Benita. An African Romance By H. Rider Haggard

“No, Mr. Seymour, he never found it and never will, but all the same I am glad to hear that he was thinking of us. Also I should like to explore that place, Bambatse.”

“So should I, Miss Clifford, in your company, and your father’s, but not in that of Jacob. If ever you should go there with him, I say:— ‘Beware of Jacob.'”

“Oh! I am not afraid of Jacob,” she answered with a laugh, “although I believe that my father still has something to do with him—at least in one of his letters he mentioned his partner, who was a German.”

“A German! I think that he must have meant a German Jew.”

After this there was silence between them for a time, then he said suddenly, “You have told me your story, would you like to hear mine?”

“Yes,” she answered.

“Well, it won’t take you long to listen to it, for, Miss Clifford, like Canning’s needy knife-grinder, I have really none to tell. You see before you one of the most useless persons in the world, an undistinguished member of what is called in England the ‘leisured class,’ who can do absolutely nothing that is worth doing, except shoot straight.”

“Indeed,” said Benita.

“You do not seem impressed with that accomplishment,” he went on, “yet it is an honest fact that for the last fifteen years—I was thirty-two this month—practically my whole time has been given up to it, with a little fishing thrown in in the spring. As I want to make the most of myself, I will add that I am supposed to be among the six best shots in England, and that my ambition—yes, great Heavens! my ambition—was to become better than the other five. By that sin fell the poor man who speaks to you. I was supposed to have abilities, but I neglected them all to pursue this form of idleness. I entered no profession, I did no work, with the result that at thirty-two I am ruined and almost hopeless.”

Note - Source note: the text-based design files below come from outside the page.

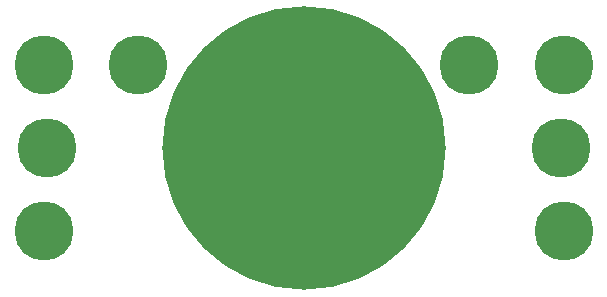
<source format=gbl>
G04 #@! TF.GenerationSoftware,KiCad,Pcbnew,5.1.9+dfsg1-1*
G04 #@! TF.CreationDate,2023-03-08T14:36:01+09:00*
G04 #@! TF.ProjectId,top,746f702e-6b69-4636-9164-5f7063625858,rev?*
G04 #@! TF.SameCoordinates,Original*
G04 #@! TF.FileFunction,Copper,L2,Bot*
G04 #@! TF.FilePolarity,Positive*
%FSLAX46Y46*%
G04 Gerber Fmt 4.6, Leading zero omitted, Abs format (unit mm)*
G04 Created by KiCad (PCBNEW 5.1.9+dfsg1-1) date 2023-03-08 14:36:01*
%MOMM*%
%LPD*%
G01*
G04 APERTURE LIST*
G04 #@! TA.AperFunction,ComponentPad*
%ADD10C,5.000000*%
G04 #@! TD*
G04 #@! TA.AperFunction,SMDPad,CuDef*
%ADD11C,24.000000*%
G04 #@! TD*
G04 #@! TA.AperFunction,ComponentPad*
%ADD12C,6.000000*%
G04 #@! TD*
G04 APERTURE END LIST*
D10*
X153000000Y-117000000D03*
X197000000Y-117000000D03*
X153250000Y-110000000D03*
X197000000Y-103000000D03*
X196750000Y-110000000D03*
X153000000Y-103000000D03*
X161000000Y-103000000D03*
X189000000Y-103000000D03*
D11*
X175000000Y-110000000D03*
D12*
X169343146Y-104343146D03*
X180656854Y-104343146D03*
X180656854Y-115656854D03*
X169343146Y-115656854D03*
D10*
X175000000Y-110000000D03*
M02*

</source>
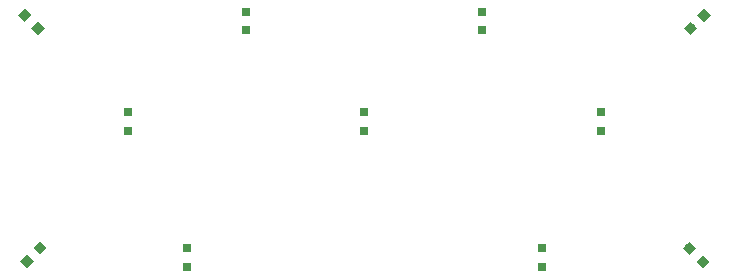
<source format=gtp>
G04 #@! TF.GenerationSoftware,KiCad,Pcbnew,(5.0.2)-1*
G04 #@! TF.CreationDate,2019-11-13T22:38:42+09:00*
G04 #@! TF.ProjectId,Grass,47726173-732e-46b6-9963-61645f706362,rev?*
G04 #@! TF.SameCoordinates,Original*
G04 #@! TF.FileFunction,Paste,Top*
G04 #@! TF.FilePolarity,Positive*
%FSLAX46Y46*%
G04 Gerber Fmt 4.6, Leading zero omitted, Abs format (unit mm)*
G04 Created by KiCad (PCBNEW (5.0.2)-1) date 2019/11/13 22:38:42*
%MOMM*%
%LPD*%
G01*
G04 APERTURE LIST*
%ADD10R,0.800000X0.800000*%
%ADD11C,0.800000*%
%ADD12C,0.100000*%
G04 APERTURE END LIST*
D10*
G04 #@! TO.C,D1*
X115000000Y-147450000D03*
X115000000Y-149050000D03*
G04 #@! TD*
D11*
G04 #@! TO.C,D2*
X101434315Y-148565685D03*
D12*
G36*
X101434315Y-149131370D02*
X100868630Y-148565685D01*
X101434315Y-148000000D01*
X102000000Y-148565685D01*
X101434315Y-149131370D01*
X101434315Y-149131370D01*
G37*
D11*
X102565685Y-147434315D03*
D12*
G36*
X102565685Y-148000000D02*
X102000000Y-147434315D01*
X102565685Y-146868630D01*
X103131370Y-147434315D01*
X102565685Y-148000000D01*
X102565685Y-148000000D01*
G37*
G04 #@! TD*
D11*
G04 #@! TO.C,D3*
X102365685Y-128865685D03*
D12*
G36*
X101800000Y-128865685D02*
X102365685Y-128300000D01*
X102931370Y-128865685D01*
X102365685Y-129431370D01*
X101800000Y-128865685D01*
X101800000Y-128865685D01*
G37*
D11*
X101234315Y-127734315D03*
D12*
G36*
X100668630Y-127734315D02*
X101234315Y-127168630D01*
X101800000Y-127734315D01*
X101234315Y-128300000D01*
X100668630Y-127734315D01*
X100668630Y-127734315D01*
G37*
G04 #@! TD*
D10*
G04 #@! TO.C,D4*
X110000000Y-135950000D03*
X110000000Y-137550000D03*
G04 #@! TD*
G04 #@! TO.C,D5*
X120000000Y-129050000D03*
X120000000Y-127450000D03*
G04 #@! TD*
G04 #@! TO.C,D7*
X140000000Y-129050000D03*
X140000000Y-127450000D03*
G04 #@! TD*
G04 #@! TO.C,D8*
X150000000Y-135950000D03*
X150000000Y-137550000D03*
G04 #@! TD*
D11*
G04 #@! TO.C,D9*
X158765685Y-127734315D03*
D12*
G36*
X158765685Y-127168630D02*
X159331370Y-127734315D01*
X158765685Y-128300000D01*
X158200000Y-127734315D01*
X158765685Y-127168630D01*
X158765685Y-127168630D01*
G37*
D11*
X157634315Y-128865685D03*
D12*
G36*
X157634315Y-128300000D02*
X158200000Y-128865685D01*
X157634315Y-129431370D01*
X157068630Y-128865685D01*
X157634315Y-128300000D01*
X157634315Y-128300000D01*
G37*
G04 #@! TD*
D11*
G04 #@! TO.C,D10*
X157500000Y-147500000D03*
D12*
G36*
X158065685Y-147500000D02*
X157500000Y-148065685D01*
X156934315Y-147500000D01*
X157500000Y-146934315D01*
X158065685Y-147500000D01*
X158065685Y-147500000D01*
G37*
D11*
X158631370Y-148631370D03*
D12*
G36*
X159197055Y-148631370D02*
X158631370Y-149197055D01*
X158065685Y-148631370D01*
X158631370Y-148065685D01*
X159197055Y-148631370D01*
X159197055Y-148631370D01*
G37*
G04 #@! TD*
D10*
G04 #@! TO.C,D11*
X145000000Y-149050000D03*
X145000000Y-147450000D03*
G04 #@! TD*
G04 #@! TO.C,D6*
X130000000Y-135950000D03*
X130000000Y-137550000D03*
G04 #@! TD*
M02*

</source>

“Why ruined and hopeless?” she asked anxiously, for the way in which they were spoken grieved her more than the words themselves.

“Ruined because my old uncle, the Honourable John Seymour Seymour, whose heir I was, committed the indiscretion of marrying a young lady who has presented him with thriving twins. With the appearance of those twins my prospects disappeared, as did the allowance of £1,500 a year that he was good enough to make me on which to keep up a position as his next-of-kin. I had something of my own, but also I had debts, and at the present moment a draft in my pocket for £2,163 14s. 5d., and a little loose cash, represents the total of my worldly goods, just about the sum I have been accustomed to spend per annum.”

“I don’t call that ruin, I call that riches,” said Benita, relieved. “With £2,000 to begin on you may make a fortune in Africa. But how about the hopelessness?”

“I am hopeless because I have absolutely nothing to which to look forward. Really, when that £2,000 is gone I do not know how to earn a sixpence. In this dilemma it occurred to me that the only thing I could do was to turn my shooting to practical account, and become a hunter of big game. Therefore I propose to kill elephants until an elephant kills me. At least,” he added in a changed voice, “I did so propose until half an hour ago.”

II.

The End Of The “Zanzibar.”

“Until half an hour ago? Then why——” and Benita stopped.

“Have I changed my very modest scheme of life? Miss Clifford, as you are so good as to be sufficiently interested, I will tell you. It is because a temptation which hitherto I have been able to resist, has during the last thirty minutes become too strong for me. You know everything has its breaking strain.” He puffed nervously at his cigar, threw it into the sea, paused, then went on: “Miss Clifford, I have dared to fall in love with you. No; hear me out. When I have done it will be quite time enough to give me the answer that I expect. Meanwhile, for the first time in my life, allow me the luxury of being in earnest. To me it is a new sensation, and therefore very priceless. May I go on?”